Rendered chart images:
#####

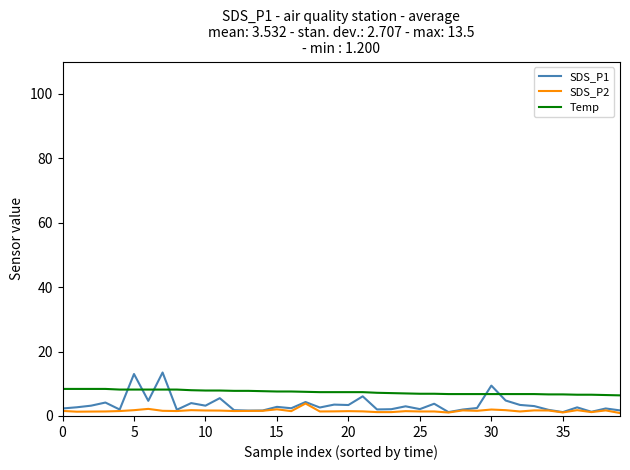

Rank the series by their maximum value, from highest to lowest.

SDS_P1, Temp, SDS_P2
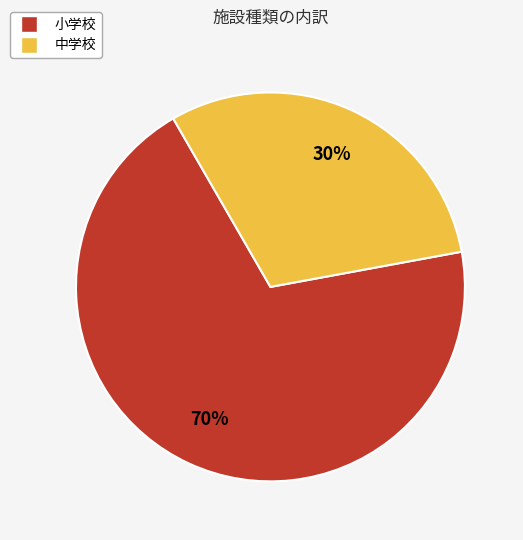

Which slice represents more than half of the pie?

小学校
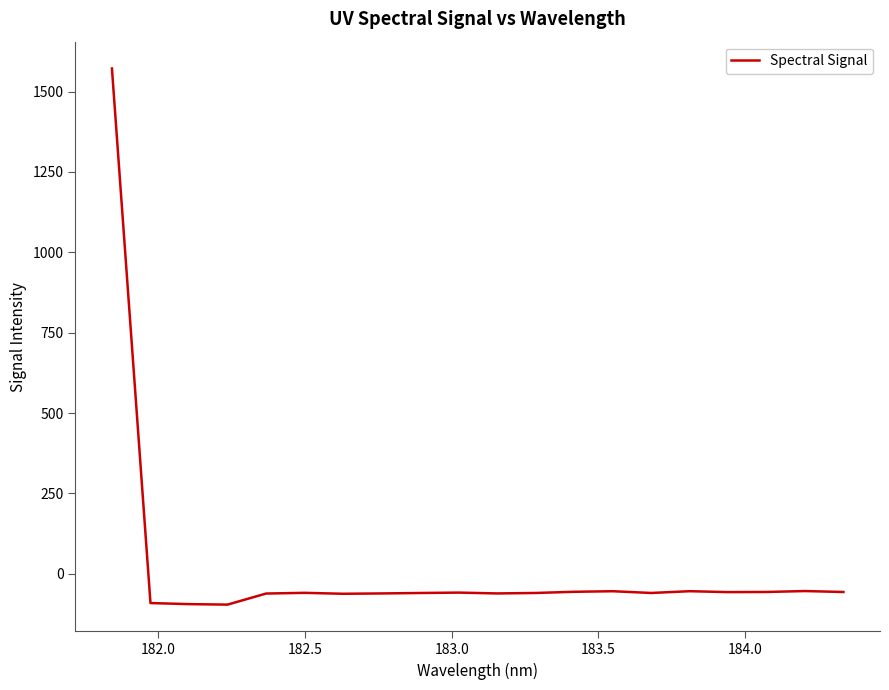

What is the average value?

18.2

#####

**Work request**.
Render every text line of the data above as a JSON list of strings, one string per line. Skip blank lines and omit the pictures.

**Response area**.
[
  "Rank the series by their maximum value, from highest to lowest.",
  "SDS_P1, Temp, SDS_P2",
  "Which slice represents more than half of the pie?",
  "小学校",
  "What is the average value?",
  "18.2"
]